Germany green-lights the rescue fund

Constitutional Court approves Berlin’s participation in European Stability Mechanism with conditions

Germany’s Constitutional Court on Wednesday cleared the way for the European Stability Mechanism (ESM) to come into effect without excessive delay. Although the court imposed some restrictions that could limit the scope of the rescue fund to act in the future if the situation in the economies of significant size such as those of Spain and Italy worsens, the ESM should for the moment be sufficiently endowed to cope with bailouts of a limited dimension. “A good day for Germany and for Europe,” German Chancellor Angela Merkel said in response to the court’s ruling. And it was.

Germany was the last of the 17 countries in the euro zone to ratify the ESM and the European Fiscal Pact. The German parliament had approved it by a wide majority, but the president of the country, Joachim Gauck, had conditioned its necessary signing into law to the Constitutional Court in Karlsruhe ruling that the rescue fund was not at odds with Germany’s Basic Law. Some 37,000 euro-skeptics had lodged an appeal against the approval of the ESM in an effort to block further moves toward European economic integration.

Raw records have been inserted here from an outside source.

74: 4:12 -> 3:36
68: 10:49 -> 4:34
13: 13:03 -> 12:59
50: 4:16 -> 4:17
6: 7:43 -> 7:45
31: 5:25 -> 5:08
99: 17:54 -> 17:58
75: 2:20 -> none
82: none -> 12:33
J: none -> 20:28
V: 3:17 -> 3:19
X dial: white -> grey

The decision is provisional in the sense that we will have to wait some months for the final ruling. The Constitutional Court dictated that Germany’s contribution to the rescue fund could not exceed the agreed 190 billion euros (some 38 percent of total contributions) without the prior agreement of the Bundestag, the German lower house, which in the name of “fiscal responsibility” must give its approval to each and every major action undertaken by the ESM alongside the Bundesrat upper chamber. The court also ruled that parliament should have access to exhaustive information on the decisions of the board of directors that will manage the ESM, despite the confidentiality involved. The German government must now find the means — probably in the form of a protocol that would need to be accepted by other countries — to incorporate the court’s demands before Gauck puts his signature to German participation in the ESM and before the fund is up and running.

The Constitutional Court is opposed to the ESM borrowing money from the European Central Bank and raises serious doubts — on which we can expect more in its final ruling — as regards the legality of the ECB’s bond-purchasing program in the secondary market proposed by Mario Draghi. Such misgivings back the arguments of the president of the Bundesbank, Jens Weidmann.

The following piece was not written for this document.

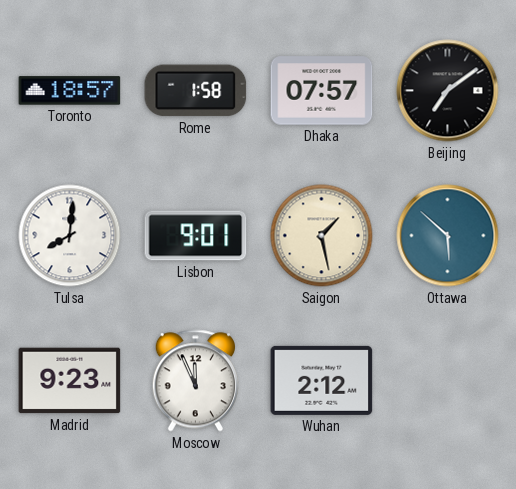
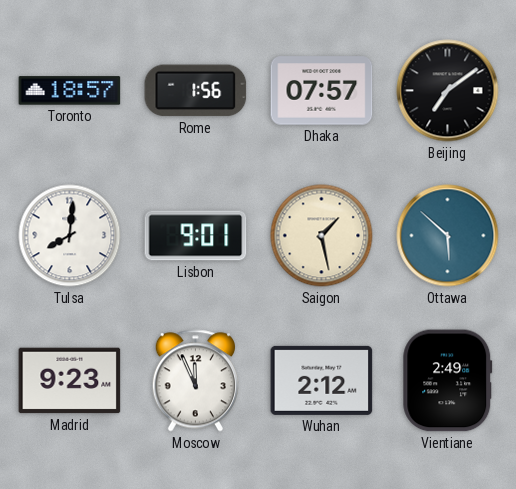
Rome: 1:58 -> 1:56
Vientiane: none -> 2:49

After dealing this blow to the euro-skeptics, Germany is much more committed to Europe, but in an unequal manner with respect to other countries. The judges in Karlsruhe dwell on the need for democratic control over revenues and spending at the European level and over the delegation of German sovereignty. The court attributes to Germany a democratic control over Europe that other countries lack. It has also pushed ahead with its interpretation of European law, which could break with established check and balances. All of which lays bare, as was evident in previous rulings, that in order to proceed, it is increasingly necessary to construct a genuine European democracy.